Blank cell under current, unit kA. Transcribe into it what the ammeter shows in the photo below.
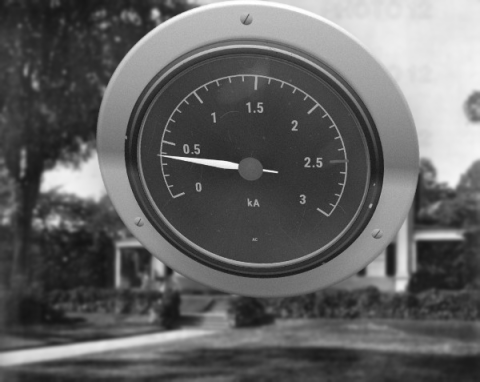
0.4 kA
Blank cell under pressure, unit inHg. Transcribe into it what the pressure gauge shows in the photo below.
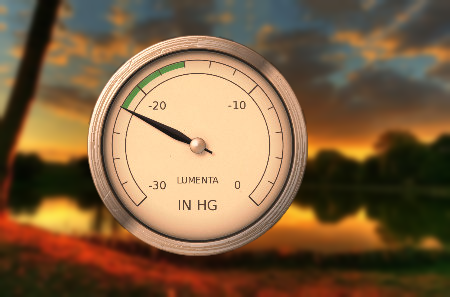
-22 inHg
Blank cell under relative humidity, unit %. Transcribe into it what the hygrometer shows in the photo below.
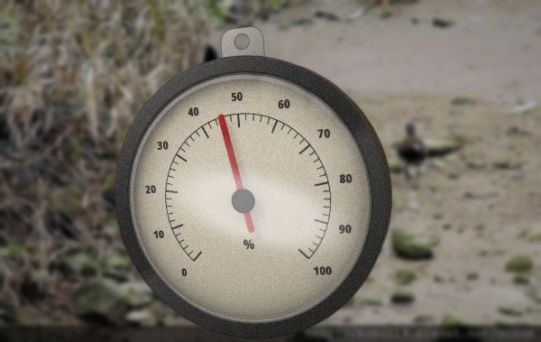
46 %
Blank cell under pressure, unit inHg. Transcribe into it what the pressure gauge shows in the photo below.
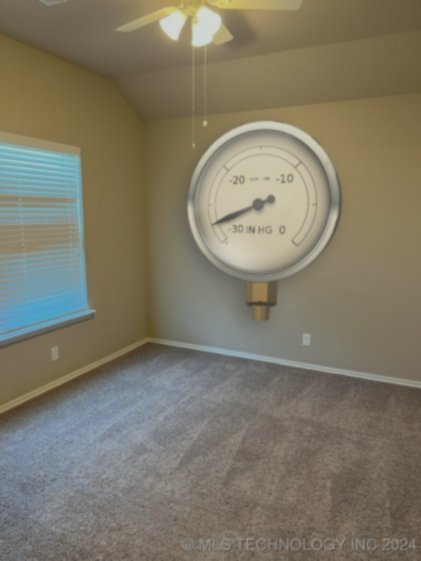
-27.5 inHg
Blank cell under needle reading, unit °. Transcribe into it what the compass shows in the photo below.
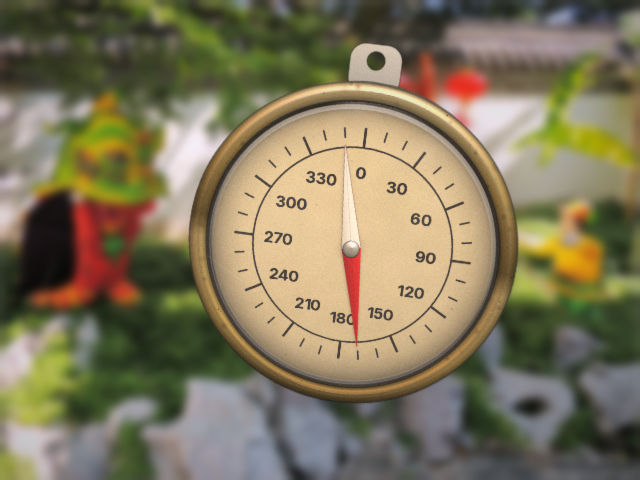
170 °
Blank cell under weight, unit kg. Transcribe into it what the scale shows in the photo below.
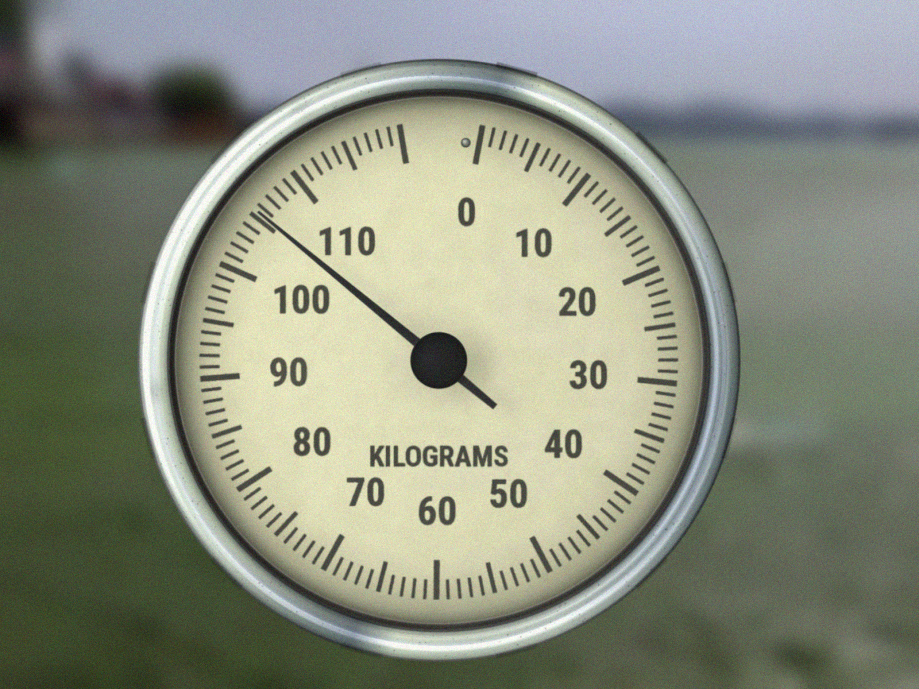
105.5 kg
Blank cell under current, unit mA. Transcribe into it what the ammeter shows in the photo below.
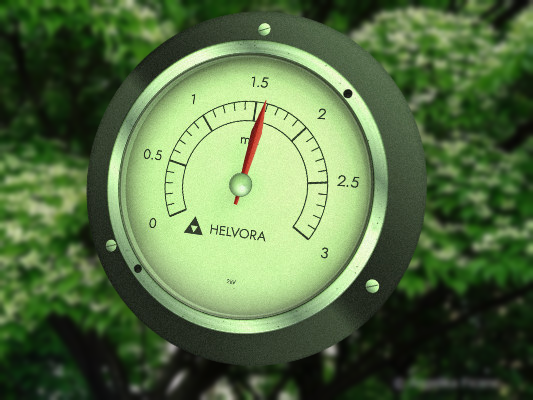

+ + +

Please find each line in the rows above that contains the string "inHg", matching case exactly, and copy those lines out.

▶ _Exercise result_
Blank cell under pressure, unit inHg. Transcribe into it what the pressure gauge shows in the photo below.
-22 inHg
Blank cell under pressure, unit inHg. Transcribe into it what the pressure gauge shows in the photo below.
-27.5 inHg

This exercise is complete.